On top of that, sales outreach solutions track much more data than ever before. Make sure you regularly share stats with your reps on what type of subject line is getting the most opens or replies, or what steps of a cadence are most effective at booking demos or whatever other insights you can glean. This will help keep the whole team aligned, and it might even spark more anecdotal examples from reps.
Dulany even thinks there is room for technology to give just-in-time coaching to reps. He has seen solutions that use artificial intelligence (AI) to pop up on the screen during calls or emails with suggestions on how to change their approach based on historical data. This can help fill in for managers, particularly in hybrid environments, so that team leads can focus on more in-depth feedback during one-on-ones.

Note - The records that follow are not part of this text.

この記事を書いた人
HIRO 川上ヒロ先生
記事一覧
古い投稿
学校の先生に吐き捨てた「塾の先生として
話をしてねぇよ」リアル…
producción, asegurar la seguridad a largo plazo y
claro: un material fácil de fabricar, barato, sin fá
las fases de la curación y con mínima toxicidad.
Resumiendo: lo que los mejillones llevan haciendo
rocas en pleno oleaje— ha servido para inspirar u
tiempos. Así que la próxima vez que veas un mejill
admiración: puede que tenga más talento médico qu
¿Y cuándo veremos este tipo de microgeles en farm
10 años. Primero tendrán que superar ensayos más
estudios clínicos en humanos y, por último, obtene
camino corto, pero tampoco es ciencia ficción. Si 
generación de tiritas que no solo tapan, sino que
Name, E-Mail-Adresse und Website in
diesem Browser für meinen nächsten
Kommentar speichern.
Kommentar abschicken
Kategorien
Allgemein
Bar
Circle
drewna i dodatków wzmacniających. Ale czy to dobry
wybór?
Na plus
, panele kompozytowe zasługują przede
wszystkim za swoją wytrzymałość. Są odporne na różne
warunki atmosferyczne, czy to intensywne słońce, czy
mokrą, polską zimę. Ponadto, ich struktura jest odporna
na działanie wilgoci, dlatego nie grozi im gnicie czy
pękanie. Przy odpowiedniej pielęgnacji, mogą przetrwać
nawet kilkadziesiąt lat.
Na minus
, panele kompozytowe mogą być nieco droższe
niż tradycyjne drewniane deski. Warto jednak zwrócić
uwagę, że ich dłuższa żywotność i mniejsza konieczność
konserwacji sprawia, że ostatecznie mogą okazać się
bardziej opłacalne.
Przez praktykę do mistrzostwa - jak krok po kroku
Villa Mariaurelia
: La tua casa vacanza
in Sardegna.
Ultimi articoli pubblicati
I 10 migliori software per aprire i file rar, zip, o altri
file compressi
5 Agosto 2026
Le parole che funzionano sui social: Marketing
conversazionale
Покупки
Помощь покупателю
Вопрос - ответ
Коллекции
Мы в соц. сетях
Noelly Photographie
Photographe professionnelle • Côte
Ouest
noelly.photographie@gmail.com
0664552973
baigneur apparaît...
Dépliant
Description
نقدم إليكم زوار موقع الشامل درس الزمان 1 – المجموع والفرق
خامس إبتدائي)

Ask any seasoned sales rep in your organization, and they will tell you a key to success early on is informal peer-to-peer learning. For young reps, this environment is not only about learning the skills and tools necessary to succeed at their jobs, but also about building morale and helping them see what a career in sales entails. Sales organizations need formal learning programs. As workforces become increasingly hybrid and complex, it is crucial that sales leaders — and the L&D teams supporting them — become intentional about fostering informal learning.